Je suis encore plus surpris qu’on n’ait pas respecté l’enveloppe de M. de Courteilles, et que l’on prive un conseiller d’État d’un écrit sur la jurisprudence. Vous recevrez cet écrit par quelque autre voie, et vous jugerez si on doit le traiter avec tant de rigueur.

Vous n’ignorez pas qu’on a fait en Hollande deux éditions de quelques-unes de mes lettres, qu’on a cruellement falsifiées, et auxquelles on a joint des notes d’une insolence punissable contre les personnes du royaume les plus respectables. On m’a conseillé de m’adresser à un nommé M. du Clairon, qui est, dit-on, actuellement commissaire de la marine, ou consul à Amsterdam : il est auteur d’une tragédie de Cromwell, qu’il a dédiée à M. le duc de Praslin. Je ne veux pas croire qu’il soit trop instruit du mystère de cette abominable édition ; mais je crois qu’il peut aisément se procurer des lumières sur l’éditeur.

M. le prince de Soubise, et plusieurs autres personnes d’une grande distinction, sont très-outragés dans ces lettres.
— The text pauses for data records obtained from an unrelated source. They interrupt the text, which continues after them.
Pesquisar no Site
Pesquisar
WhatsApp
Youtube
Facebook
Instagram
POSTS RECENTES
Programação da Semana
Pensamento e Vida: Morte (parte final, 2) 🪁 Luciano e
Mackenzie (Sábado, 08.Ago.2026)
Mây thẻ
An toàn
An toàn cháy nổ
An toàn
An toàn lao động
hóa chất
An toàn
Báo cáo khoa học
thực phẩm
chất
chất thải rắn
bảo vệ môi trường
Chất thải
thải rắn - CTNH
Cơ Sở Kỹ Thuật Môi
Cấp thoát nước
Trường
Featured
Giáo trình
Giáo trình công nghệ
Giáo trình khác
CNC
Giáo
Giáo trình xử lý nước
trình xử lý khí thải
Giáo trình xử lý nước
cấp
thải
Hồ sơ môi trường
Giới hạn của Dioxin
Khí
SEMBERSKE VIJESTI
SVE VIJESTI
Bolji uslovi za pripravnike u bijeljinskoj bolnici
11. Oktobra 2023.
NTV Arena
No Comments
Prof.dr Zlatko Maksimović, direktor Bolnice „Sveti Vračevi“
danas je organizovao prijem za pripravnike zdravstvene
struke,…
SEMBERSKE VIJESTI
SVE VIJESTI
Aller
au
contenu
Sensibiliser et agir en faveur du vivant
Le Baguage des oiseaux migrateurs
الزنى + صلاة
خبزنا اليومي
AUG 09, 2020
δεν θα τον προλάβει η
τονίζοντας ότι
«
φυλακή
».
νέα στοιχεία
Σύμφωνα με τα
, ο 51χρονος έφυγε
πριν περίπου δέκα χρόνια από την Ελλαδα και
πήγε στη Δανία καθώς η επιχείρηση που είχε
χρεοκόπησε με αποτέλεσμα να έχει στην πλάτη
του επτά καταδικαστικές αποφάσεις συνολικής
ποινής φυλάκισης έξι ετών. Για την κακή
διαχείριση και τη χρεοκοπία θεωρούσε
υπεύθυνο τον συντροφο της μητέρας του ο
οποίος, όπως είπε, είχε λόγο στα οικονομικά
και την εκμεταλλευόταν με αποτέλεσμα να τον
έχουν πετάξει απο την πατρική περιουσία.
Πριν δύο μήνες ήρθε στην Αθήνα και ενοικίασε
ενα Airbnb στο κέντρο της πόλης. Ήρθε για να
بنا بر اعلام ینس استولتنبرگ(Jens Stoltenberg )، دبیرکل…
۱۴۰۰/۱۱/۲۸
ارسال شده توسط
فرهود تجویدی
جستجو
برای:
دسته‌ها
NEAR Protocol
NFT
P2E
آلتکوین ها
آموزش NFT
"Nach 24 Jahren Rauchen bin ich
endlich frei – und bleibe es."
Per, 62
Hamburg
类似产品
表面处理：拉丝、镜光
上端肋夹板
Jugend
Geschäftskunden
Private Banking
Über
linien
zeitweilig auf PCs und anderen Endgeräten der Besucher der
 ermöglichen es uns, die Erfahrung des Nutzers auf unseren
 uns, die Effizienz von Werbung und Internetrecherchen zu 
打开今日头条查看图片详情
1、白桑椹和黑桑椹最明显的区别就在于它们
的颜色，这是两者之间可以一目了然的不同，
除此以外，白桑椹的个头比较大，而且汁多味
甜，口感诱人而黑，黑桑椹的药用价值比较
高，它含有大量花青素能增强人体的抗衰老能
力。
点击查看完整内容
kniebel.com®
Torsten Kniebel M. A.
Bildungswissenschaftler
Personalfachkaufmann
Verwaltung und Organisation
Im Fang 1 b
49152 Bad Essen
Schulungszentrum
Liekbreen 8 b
Il est nécessaire que je mette au moins dans les journaux un avertissement[3] qui démontre et qui confonde la calomnie. Heureusement les preuves sont nettes et claires : j’ai en main les certificats de ceux à qui j’avais écrit ces lettres, qu’un faussaire a défigurées. J’espère que M. du Clairon, qui est sur les lieux, voudra bien me donner des éclaircissements sur cette manœuvre infâme. Je lui écris[4] qu’ayant, comme lui, M. le duc de Praslin pour protecteur, j’ai quelque droit d’espérer ses bons offices, dans cette conjoncture, à l’abri d’une telle protection ; que le livre est imprimé par Marc-Michel Rey, imprimeur de J.-J. Rousseau, à Amsterdam ; que Jean-Jacques y est loué, et les hommes les plus respectables chargés d’outrages ; que je le supplie de vouloir bien me donner sur cette œuvre d’iniquité les notions qu’il pourra acquérir, et que tous les honnêtes gens lui en auront obligation. Je me flatte que M. le duc de Praslin permettra la liberté que je prends de dire un mot dans cette lettre de mon attachement pour lui, et de la protection dont il m’honore.

  1. Voyez lettre 6528.
  2. Voyez cet ouvrage, tome XXV, page 539.
  3. Il l’intitula Appel au public ; voyez tome XXV, page 579.
  4. La lettre de Voltaire est perdue.